SEC’s Ransomware Alert

SEC’s Ransomware Alert

04 August 2020

On July 10th the SEC issued a risk alert focusing on ransomware and the importance of generating awareness within advisory firms of current threats.  The SEC is encouraging registrants to monitor alerts provided by the Department of Homeland Security Cybersecurity and Infrastructure Security Agency (CISA) and share the information gathered with third party service providers that maintain client assets and records of your firm.

Dridex Malware

One alert from CISA highlighted by the SEC is the Dridex Malware. The alert describes how the malware infiltrates systems, typically through Phishing Campaigns, and encourages the user to open an attachment.  The alert provides useful examples of links and filenames used by the Dridex Malware.  The CISA also provides recommendations for best practices to mitigate risks of vulnerability to the Malware.

SEC’s Observations

The SEC understands there is not a one size fits all solution to addressing cybersecurity. However, they do provide a list of measures they found adopted by registered firms. Since the SEC rarely offers policy and process advice, we suggest you review these and seriously consider if you need to adopt or adjust your policies.

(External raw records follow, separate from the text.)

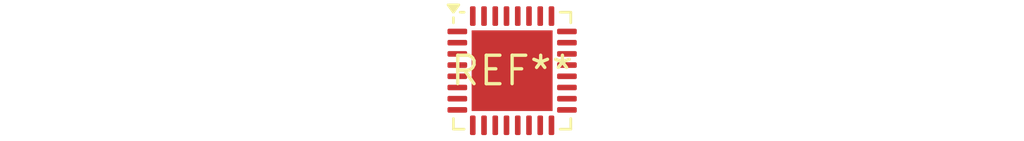
<source format=kicad_pcb>
(kicad_pcb (version 20240108) (generator pcbnew)

  (general
    (thickness 1.6)
  )

  (paper "A4")
  (layers
    (0 "F.Cu" signal)
    (31 "B.Cu" signal)
    (32 "B.Adhes" user "B.Adhesive")
    (33 "F.Adhes" user "F.Adhesive")
    (34 "B.Paste" user)
    (35 "F.Paste" user)
    (36 "B.SilkS" user "B.Silkscreen")
    (37 "F.SilkS" user "F.Silkscreen")
    (38 "B.Mask" user)
    (39 "F.Mask" user)
    (40 "Dwgs.User" user "User.Drawings")
    (41 "Cmts.User" user "User.Comments")
    (42 "Eco1.User" user "User.Eco1")
    (43 "Eco2.User" user "User.Eco2")
    (44 "Edge.Cuts" user)
    (45 "Margin" user)
    (46 "B.CrtYd" user "B.Courtyard")
    (47 "F.CrtYd" user "F.Courtyard")
    (48 "B.Fab" user)
    (49 "F.Fab" user)
    (50 "User.1" user)
    (51 "User.2" user)
    (52 "User.3" user)
    (53 "User.4" user)
    (54 "User.5" user)
    (55 "User.6" user)
    (56 "User.7" user)
    (57 "User.8" user)
    (58 "User.9" user)
  )

  (setup
    (pad_to_mask_clearance 0)
    (pcbplotparams
      (layerselection 0x00010fc_ffffffff)
      (plot_on_all_layers_selection 0x0000000_00000000)
      (disableapertmacros false)
      (usegerberextensions false)
      (usegerberattributes false)
      (usegerberadvancedattributes false)
      (creategerberjobfile false)
      (dashed_line_dash_ratio 12.000000)
      (dashed_line_gap_ratio 3.000000)
      (svgprecision 4)
      (plotframeref false)
      (viasonmask false)
      (mode 1)
      (useauxorigin false)
      (hpglpennumber 1)
      (hpglpenspeed 20)
      (hpglpendiameter 15.000000)
      (dxfpolygonmode false)
      (dxfimperialunits false)
      (dxfusepcbnewfont false)
      (psnegative false)
      (psa4output false)
      (plotreference false)
      (plotvalue false)
      (plotinvisibletext false)
      (sketchpadsonfab false)
      (subtractmaskfromsilk false)
      (outputformat 1)
      (mirror false)
      (drillshape 1)
      (scaleselection 1)
      (outputdirectory "")
    )
  )

  (net 0 "")

  (footprint "LFCSP-32-1EP_5x5mm_P0.5mm_EP3.6x3.6mm" (layer "F.Cu") (at 0 0))

)

</source>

  1. Adopt an incident response plan that incorporates the business continuity plan and ensure regular testing.
  2. Provide training to staff to heighten their awareness of the risks and habits they need to adopt.
  3. Establish a system to ensure software, firewalls, operation systems, anti-virus and anti-malware solutions are up to date.
  4. Enact policies and procedures to ensure user rights are being approved, reviewed, properly assigned and removed when employees are no longer with the firm.
  5. Adopt a strong password policy.
  6. Utilize multi-factor authentication.
  7. Implement perimeter security to control and monitor all incoming and outgoing network traffic.

Lessons Learned

  1. Educate yourself and your staff. Knowledge is a powerful tool! Take time and schedule to read the alerts provided by CISA and then educate your employees of current threats and what to look for. This doesn’t have to be the CCO, it can be IT (external or internal). We like regular Compliance Education Emails to remind employees of important tech-safety tips.
  2. Conduct Phishing Simulation Tests. The more frequently you employ phishing tests, the more prepared your employees are with the right tools and habits they need to prevent attacks.
  3. Hire an expert! We will be the first to admit we are not IT experts. As the CCO, it’s your job to know what you don’t know and hire the right people or firm to help you.

Conclusion

This is a good reminder that cybersecurity is a risk all firms face and to review your environment on a regular basis. Ensure the best possible controls have been established to mitigate the possibility of a threat. Cybersecurity has been a focus of the SEC for many years and will be for years to come.